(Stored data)
<<<<

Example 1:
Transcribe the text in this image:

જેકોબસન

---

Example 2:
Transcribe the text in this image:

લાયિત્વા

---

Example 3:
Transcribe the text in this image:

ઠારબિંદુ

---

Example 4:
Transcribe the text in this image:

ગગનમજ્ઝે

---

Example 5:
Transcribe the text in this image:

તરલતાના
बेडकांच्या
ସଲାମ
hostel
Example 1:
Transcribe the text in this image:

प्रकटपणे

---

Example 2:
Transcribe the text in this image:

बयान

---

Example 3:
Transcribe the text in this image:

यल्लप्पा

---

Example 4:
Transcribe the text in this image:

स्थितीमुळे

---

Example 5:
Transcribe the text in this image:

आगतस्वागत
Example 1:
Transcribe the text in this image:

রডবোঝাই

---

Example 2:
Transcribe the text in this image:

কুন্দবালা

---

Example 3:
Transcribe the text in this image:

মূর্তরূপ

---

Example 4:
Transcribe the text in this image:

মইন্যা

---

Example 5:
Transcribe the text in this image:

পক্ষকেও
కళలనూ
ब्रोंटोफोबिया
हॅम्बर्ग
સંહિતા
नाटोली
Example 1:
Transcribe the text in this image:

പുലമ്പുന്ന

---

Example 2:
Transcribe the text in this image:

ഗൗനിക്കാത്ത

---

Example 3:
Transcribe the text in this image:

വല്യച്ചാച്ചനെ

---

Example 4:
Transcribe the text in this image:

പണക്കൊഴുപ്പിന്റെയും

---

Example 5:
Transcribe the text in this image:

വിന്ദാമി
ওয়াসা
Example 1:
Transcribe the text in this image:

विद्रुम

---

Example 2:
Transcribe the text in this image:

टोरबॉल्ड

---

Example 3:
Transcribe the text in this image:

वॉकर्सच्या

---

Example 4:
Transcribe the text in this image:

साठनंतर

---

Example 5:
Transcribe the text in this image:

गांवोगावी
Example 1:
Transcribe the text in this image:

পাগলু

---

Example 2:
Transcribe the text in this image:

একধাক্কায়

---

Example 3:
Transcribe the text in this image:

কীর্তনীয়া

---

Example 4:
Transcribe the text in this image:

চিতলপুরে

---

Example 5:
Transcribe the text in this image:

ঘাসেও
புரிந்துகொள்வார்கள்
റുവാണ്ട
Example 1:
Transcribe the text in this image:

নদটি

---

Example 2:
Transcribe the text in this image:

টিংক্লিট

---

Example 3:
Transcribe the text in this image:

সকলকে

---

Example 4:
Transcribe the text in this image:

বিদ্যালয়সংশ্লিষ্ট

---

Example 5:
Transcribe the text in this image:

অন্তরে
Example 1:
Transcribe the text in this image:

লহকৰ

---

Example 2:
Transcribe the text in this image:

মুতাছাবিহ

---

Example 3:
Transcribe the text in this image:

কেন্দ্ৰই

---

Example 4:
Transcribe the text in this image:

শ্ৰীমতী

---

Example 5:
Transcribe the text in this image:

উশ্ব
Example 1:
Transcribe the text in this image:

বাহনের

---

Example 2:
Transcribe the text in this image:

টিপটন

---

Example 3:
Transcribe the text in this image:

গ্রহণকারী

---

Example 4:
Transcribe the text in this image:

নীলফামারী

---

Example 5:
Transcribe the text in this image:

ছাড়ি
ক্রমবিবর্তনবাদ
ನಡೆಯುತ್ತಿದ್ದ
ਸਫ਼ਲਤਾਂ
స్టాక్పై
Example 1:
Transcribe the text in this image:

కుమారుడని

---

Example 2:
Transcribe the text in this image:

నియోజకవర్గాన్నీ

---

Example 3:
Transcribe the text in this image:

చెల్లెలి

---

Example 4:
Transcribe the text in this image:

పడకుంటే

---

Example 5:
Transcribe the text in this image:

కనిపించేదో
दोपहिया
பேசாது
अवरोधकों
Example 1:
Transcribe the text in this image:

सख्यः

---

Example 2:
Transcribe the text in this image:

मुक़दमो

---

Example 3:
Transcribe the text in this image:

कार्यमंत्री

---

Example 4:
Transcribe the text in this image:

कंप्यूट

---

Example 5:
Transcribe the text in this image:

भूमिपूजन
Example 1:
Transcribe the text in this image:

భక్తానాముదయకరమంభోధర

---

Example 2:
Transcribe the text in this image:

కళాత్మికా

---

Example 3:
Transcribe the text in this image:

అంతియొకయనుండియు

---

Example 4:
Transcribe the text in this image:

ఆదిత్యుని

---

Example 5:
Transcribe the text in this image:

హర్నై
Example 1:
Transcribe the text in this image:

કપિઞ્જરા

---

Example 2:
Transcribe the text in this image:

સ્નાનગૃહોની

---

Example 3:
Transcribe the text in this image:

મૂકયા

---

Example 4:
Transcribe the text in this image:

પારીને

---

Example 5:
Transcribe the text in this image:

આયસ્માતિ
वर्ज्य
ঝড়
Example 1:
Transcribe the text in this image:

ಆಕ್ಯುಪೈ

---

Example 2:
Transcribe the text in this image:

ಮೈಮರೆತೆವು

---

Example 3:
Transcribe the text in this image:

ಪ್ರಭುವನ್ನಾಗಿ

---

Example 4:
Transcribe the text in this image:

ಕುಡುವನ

>>>>

(WHAT YOU SHOULD DO) What is needed is an exact copy of every entry above.

(WRITTEN RESPONSE)
Example 1:
Transcribe the text in this image:

જેકોબસન

---

Example 2:
Transcribe the text in this image:

લાયિત્વા

---

Example 3:
Transcribe the text in this image:

ઠારબિંદુ

---

Example 4:
Transcribe the text in this image:

ગગનમજ્ઝે

---

Example 5:
Transcribe the text in this image:

તરલતાના
बेडकांच्या
ସଲାମ
hostel
Example 1:
Transcribe the text in this image:

प्रकटपणे

---

Example 2:
Transcribe the text in this image:

बयान

---

Example 3:
Transcribe the text in this image:

यल्लप्पा

---

Example 4:
Transcribe the text in this image:

स्थितीमुळे

---

Example 5:
Transcribe the text in this image:

आगतस्वागत
Example 1:
Transcribe the text in this image:

রডবোঝাই

---

Example 2:
Transcribe the text in this image:

কুন্দবালা

---

Example 3:
Transcribe the text in this image:

মূর্তরূপ

---

Example 4:
Transcribe the text in this image:

মইন্যা

---

Example 5:
Transcribe the text in this image:

পক্ষকেও
కళలనూ
ब्रोंटोफोबिया
हॅम्बर्ग
સંહિતા
नाटोली
Example 1:
Transcribe the text in this image:

പുലമ്പുന്ന

---

Example 2:
Transcribe the text in this image:

ഗൗനിക്കാത്ത

---

Example 3:
Transcribe the text in this image:

വല്യച്ചാച്ചനെ

---

Example 4:
Transcribe the text in this image:

പണക്കൊഴുപ്പിന്റെയും

---

Example 5:
Transcribe the text in this image:

വിന്ദാമി
ওয়াসা
Example 1:
Transcribe the text in this image:

विद्रुम

---

Example 2:
Transcribe the text in this image:

टोरबॉल्ड

---

Example 3:
Transcribe the text in this image:

वॉकर्सच्या

---

Example 4:
Transcribe the text in this image:

साठनंतर

---

Example 5:
Transcribe the text in this image:

गांवोगावी
Example 1:
Transcribe the text in this image:

পাগলু

---

Example 2:
Transcribe the text in this image:

একধাক্কায়

---

Example 3:
Transcribe the text in this image:

কীর্তনীয়া

---

Example 4:
Transcribe the text in this image:

চিতলপুরে

---

Example 5:
Transcribe the text in this image:

ঘাসেও
புரிந்துகொள்வார்கள்
റുവാണ്ട
Example 1:
Transcribe the text in this image:

নদটি

---

Example 2:
Transcribe the text in this image:

টিংক্লিট

---

Example 3:
Transcribe the text in this image:

সকলকে

---

Example 4:
Transcribe the text in this image:

বিদ্যালয়সংশ্লিষ্ট

---

Example 5:
Transcribe the text in this image:

অন্তরে
Example 1:
Transcribe the text in this image:

লহকৰ

---

Example 2:
Transcribe the text in this image:

মুতাছাবিহ

---

Example 3:
Transcribe the text in this image:

কেন্দ্ৰই

---

Example 4:
Transcribe the text in this image:

শ্ৰীমতী

---

Example 5:
Transcribe the text in this image:

উশ্ব
Example 1:
Transcribe the text in this image:

বাহনের

---

Example 2:
Transcribe the text in this image:

টিপটন

---

Example 3:
Transcribe the text in this image:

গ্রহণকারী

---

Example 4:
Transcribe the text in this image:

নীলফামারী

---

Example 5:
Transcribe the text in this image:

ছাড়ি
ক্রমবিবর্তনবাদ
ನಡೆಯುತ್ತಿದ್ದ
ਸਫ਼ਲਤਾਂ
స్టాక్పై
Example 1:
Transcribe the text in this image:

కుమారుడని

---

Example 2:
Transcribe the text in this image:

నియోజకవర్గాన్నీ

---

Example 3:
Transcribe the text in this image:

చెల్లెలి

---

Example 4:
Transcribe the text in this image:

పడకుంటే

---

Example 5:
Transcribe the text in this image:

కనిపించేదో
दोपहिया
பேசாது
अवरोधकों
Example 1:
Transcribe the text in this image:

सख्यः

---

Example 2:
Transcribe the text in this image:

मुक़दमो

---

Example 3:
Transcribe the text in this image:

कार्यमंत्री

---

Example 4:
Transcribe the text in this image:

कंप्यूट

---

Example 5:
Transcribe the text in this image:

भूमिपूजन
Example 1:
Transcribe the text in this image:

భక్తానాముదయకరమంభోధర

---

Example 2:
Transcribe the text in this image:

కళాత్మికా

---

Example 3:
Transcribe the text in this image:

అంతియొకయనుండియు

---

Example 4:
Transcribe the text in this image:

ఆదిత్యుని

---

Example 5:
Transcribe the text in this image:

హర్నై
Example 1:
Transcribe the text in this image:

કપિઞ્જરા

---

Example 2:
Transcribe the text in this image:

સ્નાનગૃહોની

---

Example 3:
Transcribe the text in this image:

મૂકયા

---

Example 4:
Transcribe the text in this image:

પારીને

---

Example 5:
Transcribe the text in this image:

આયસ્માતિ
वर्ज्य
ঝড়
Example 1:
Transcribe the text in this image:

ಆಕ್ಯುಪೈ

---

Example 2:
Transcribe the text in this image:

ಮೈಮರೆತೆವು

---

Example 3:
Transcribe the text in this image:

ಪ್ರಭುವನ್ನಾಗಿ

---

Example 4:
Transcribe the text in this image:

ಕುಡುವನ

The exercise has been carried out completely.